3. Sesuaikan Follow-Up dengan Kebutuhan
Follow-up yang hanya berisi pertanyaan seperti “Jadi daftar, Kak?” berulang kali berisiko membuat calon jamaah merasa didesak tanpa mendapatkan informasi baru. Tentu, akan lebih efektif jika setiap follow-up membawa sesuatu yang relevan dengan kondisi calon jamaah.
Misalnya, menjawab pertanyaan sebelumnya, memberikan detail fasilitas, menginformasikan jadwal, atau menjelaskan pilihan pembayaran. Strategi ini membuat komunikasi terasa seperti pendampingan dalam mengambil keputusan dan membuat calon jamaah merasa lebih nyaman.
4. Gunakan Data untuk Menentukan Prioritas
Hal lain yang bisa Anda terapkan untuk mengoptimalkan sales cycle adalah menggunakan data untuk menentukan prioritas. Data dari proses penjualan dapat membantu tim mengetahui leads mana yang menunjukkan ketertarikan lebih tinggi dan mana yang masih mencari informasi saja.
Informasi seperti riwayat komunikasi, paket yang diminati, frekuensi respons, serta status follow-up dapat menjadi dasar untuk menentukan tindakan berikutnya. Dengan data tersebut, tim sales tidak perlu hanya mengandalkan ingatan atau perkiraan ketika menentukan calon jamaah yang harus dihubungi.
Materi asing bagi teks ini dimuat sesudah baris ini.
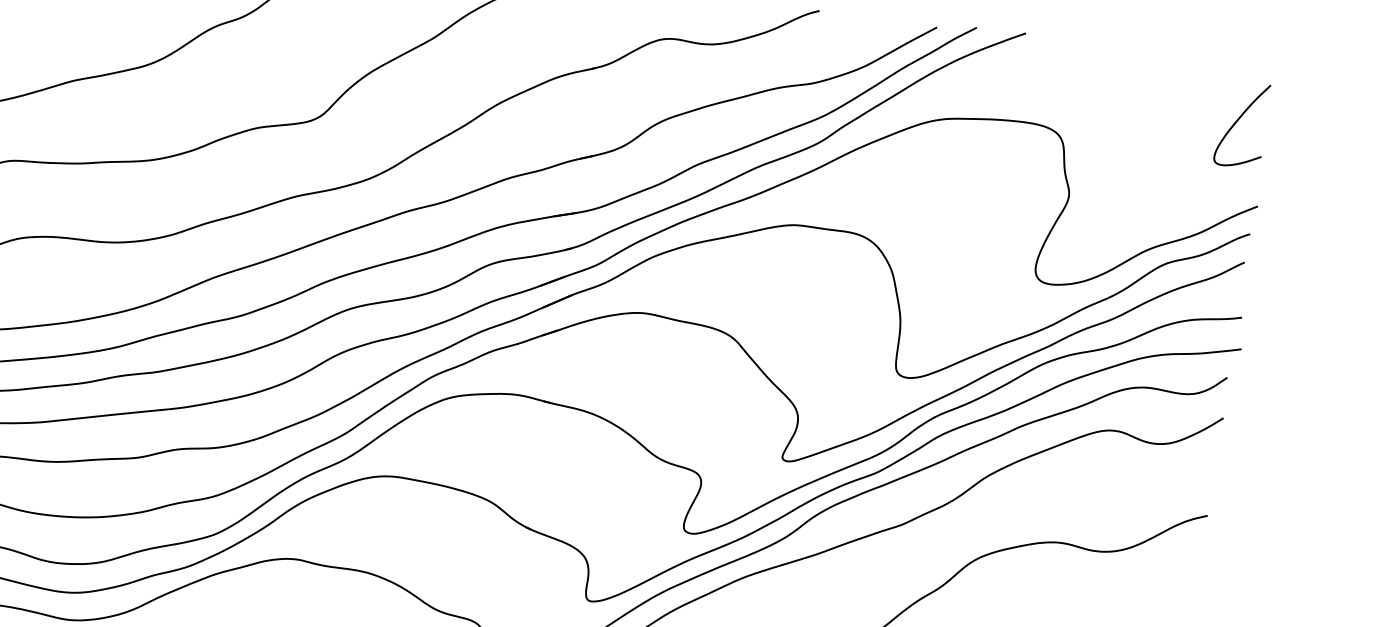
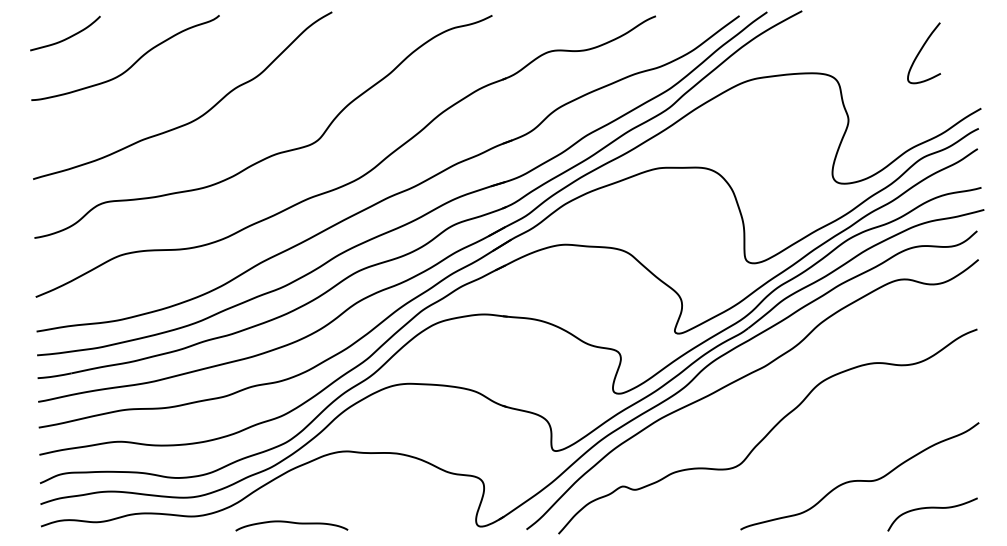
curve: (1237, 123) -> (920, 52), moved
5. Evaluasi Conversion Rate Secara Berkala
Satu lagi strategi tepat untuk mengoptimalkan sales cycle yang penting untuk Anda terapkan adalah melakukan evaluasi conversion rate secara berkala. Tentu, optimasi sales cycle perlu diikuti dengan pengukuran agar Anda bisa mengetahui apakah perubahan strategi benar-benar memberikan hasil.
Salah satu indikator yang dapat diperhatikan adalah conversion rate dari leads menjadi pendaftar, termasuk perbandingan berdasarkan sumber leads, tim sales, maupun periode tertentu. Jika jumlah leads tinggi tetapi conversion rate rendah, Anda perlu mencari tahu pada tahap mana calon jamaah paling banyak berhenti.
Pada akhirnya, sales cycle adalah sekelumit dari hal penting dalam upaya mendapatkan jamaah baru. Tentu, mengoptimalkan teknik closing sales ini penting untuk dilakukan. Tetapi, di sisi lain Anda juga perlu memperhatikan bahwa mengoptimalkan manajemen bisnis secara keseluruhan juga tidak boleh ketinggalan.
Inilah kenapa menggunakan software manajemen travel umroh bisa menjadi solusi yang tepat. Dengan software yang lebih modern dan lengkap, menjalankan bisnis travel umroh akan semakin efisien, termasuk ketika melakukan follow-up kepada target jamaah.